Takı / aksesuar: Kulaklarda küpe olarak yirmi ikilik liralar, boyunda ise beşibirlikler veya altın liralarla süslü takılar kullanırlar.

Yelek: Elbisenin üstüne giyilir. Kollu ve kolsuz şekilleri vardır. Kumaştan kesilerek dikilen ve örme olarak yapılan iki çeşidi vardır.

Takı, Aksesuar ve Süs Unsurları

Aksesuar ve süs unsurları çok çeşitli değildir Rize’de. Küpe, gerdanlık, kolye ve bilezik hemen bütün gelinlerin süsüdür. Nişan ve nikâh yüzüğü dışında takı olarak daha çok yaşlı kadınların parmaklarında hacı yüzüğü dedikleri başka bir yüzük daha görülebilir. Hacı yüzüğü denmesinin nedeni yeni hacı olmuş kişilerin evlerine giden ziyaretçilerine verilen hediyelerden olmasıdır. Erkekler de aksesuar olarak yüzük takmaktadır; erkeklerin parmaklarında iri ve renkli taşlı yüzükler görülebilir.
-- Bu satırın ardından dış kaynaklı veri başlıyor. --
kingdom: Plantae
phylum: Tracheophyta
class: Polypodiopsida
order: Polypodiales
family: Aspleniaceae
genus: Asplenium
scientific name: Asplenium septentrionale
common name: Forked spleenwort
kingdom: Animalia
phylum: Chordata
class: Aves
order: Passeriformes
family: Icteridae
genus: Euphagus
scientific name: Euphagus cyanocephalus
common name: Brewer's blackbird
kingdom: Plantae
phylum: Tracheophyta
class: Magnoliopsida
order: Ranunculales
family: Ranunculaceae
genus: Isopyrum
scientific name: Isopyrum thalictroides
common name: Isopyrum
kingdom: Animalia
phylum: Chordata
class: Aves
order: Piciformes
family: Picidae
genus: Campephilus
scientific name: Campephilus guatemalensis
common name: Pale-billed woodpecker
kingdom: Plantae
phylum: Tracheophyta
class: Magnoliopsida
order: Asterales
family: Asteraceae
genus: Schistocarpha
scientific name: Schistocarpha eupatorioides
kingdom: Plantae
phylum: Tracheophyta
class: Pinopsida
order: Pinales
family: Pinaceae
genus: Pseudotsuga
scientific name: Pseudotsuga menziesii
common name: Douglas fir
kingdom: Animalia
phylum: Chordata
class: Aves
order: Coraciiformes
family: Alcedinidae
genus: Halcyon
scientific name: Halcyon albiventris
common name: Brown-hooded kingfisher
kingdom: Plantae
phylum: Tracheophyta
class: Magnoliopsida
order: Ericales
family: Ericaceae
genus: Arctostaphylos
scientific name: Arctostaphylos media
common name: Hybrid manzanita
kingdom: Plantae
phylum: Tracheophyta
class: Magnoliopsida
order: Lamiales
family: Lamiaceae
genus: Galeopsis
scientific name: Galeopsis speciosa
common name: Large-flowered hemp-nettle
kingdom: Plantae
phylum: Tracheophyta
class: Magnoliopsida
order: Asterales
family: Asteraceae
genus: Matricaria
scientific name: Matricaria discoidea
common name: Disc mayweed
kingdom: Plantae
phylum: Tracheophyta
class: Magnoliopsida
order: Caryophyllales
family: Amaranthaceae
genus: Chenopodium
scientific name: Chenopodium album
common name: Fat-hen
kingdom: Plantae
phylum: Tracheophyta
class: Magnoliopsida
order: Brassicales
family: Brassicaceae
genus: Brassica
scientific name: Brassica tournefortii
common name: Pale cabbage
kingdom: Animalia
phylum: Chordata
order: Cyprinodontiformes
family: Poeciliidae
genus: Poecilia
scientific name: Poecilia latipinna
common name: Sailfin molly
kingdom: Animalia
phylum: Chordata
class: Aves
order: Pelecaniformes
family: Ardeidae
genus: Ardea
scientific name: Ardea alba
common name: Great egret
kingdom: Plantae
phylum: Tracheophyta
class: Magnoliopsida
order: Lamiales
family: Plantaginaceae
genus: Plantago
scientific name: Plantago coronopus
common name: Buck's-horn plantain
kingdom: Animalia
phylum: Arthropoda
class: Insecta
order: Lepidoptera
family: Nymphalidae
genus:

Eski köy düğünlerinde etrafı sarı liralarla süslü gelin başlıkları görülürdü. Gerdanlık olarak sarı liralarla süslü kolyeler ve beşi bir yerde daha çok tercih edilirdi. Tabii bu tercih lüksü ekonomik durumu uygun olanlar için geçerliydi. Muska ve hamailler, nazar ve göz değmesinin yanı sıra takı olarak da kullanılırdı. Bilezikler dışında diğer takı ve aksesuarlar günümüzde nadiren görülebilmektedir.

Başörtüleri başta olmak üzere giysilerde işleme, nakış, dantel gibi süslemeler görülür. Süslemeler sadece kadın giysilerinde olmaz, erkeklerin başlık olarak kullandıkları takke ve feslerde de geometrik ve bitkisel motifler görülür. Başörtülerinin kenarlarında süs amacıyla sarı liralar da eklenebilir. Eski köy düğünlerinde başlığının kenarları sarı liralarla süslü gelinler görülürdü.

Tülbent ve eşarpların kenarları iğne oyası ve boncuklarla süslenir. Sutaşı da süsleme amacıyla giysilerde yaygın şekilde kullanılırdı. Kadın giysilerinin kollarının bilek ve elbisenin eteğinin uç kısımlarında sutaşı süslemelere görülürdü.

İkizdere ve Hemşin’in köylerinde dokunan yün çoraplar desen ve süslemeleriyle dikkat çeker.

Kadın giyiminde genç kızlar ve yeni evli kadınlar açık renkli ve süslü giysileri daha fazla tercih ederler. Belli yaşın üzerindeki kadınların kıyafetleri nispeten daha az süs içerir, renk olarak da daha az dikkat çekecek koyu renkli giysileri tercih ederler.

Kınayı da süslenme unsuru olarak kabul edebiliriz. Doğu Karadeniz’de kına sadece kına geceleriyle sınırlı değildir; Rize’de bayram arifelerinde yaşı ilerlemiş kadınlar bayrama elleri kınalı olarak girmek istediklerini ve ellerine avuç içlerini ve parmak uçlarını kınalı olacak şekilde kına yaktıklarını biliyoruz.

Eski köy düğünlerinde gelinlerin yanaklarına allık olarak kiremit tozu sürüldüğünü biliyoruz. Bunun dışında makyaj olarak kabul edilebilecek başka bir uygulama tespit edemedik.

Erkeklerin üzerinde aksesuar olarak bir zamanlar cepkenin üzerinde köstekli saat dikkat çekerdi. Bunun dışında kemere takılan kama veya çakı eski zaman erkeklerinin aksesuarlarıydılar. Muskalar erkeklerin kolye biçimine getirerek boyunlarına astıkları bir aksesuar türüydü. Günümüzde erkeklerde aksesuar olarak dikkat çeken, orta yaşlardaki erkeklerin ellerinden düşmeyen tespihlerdir.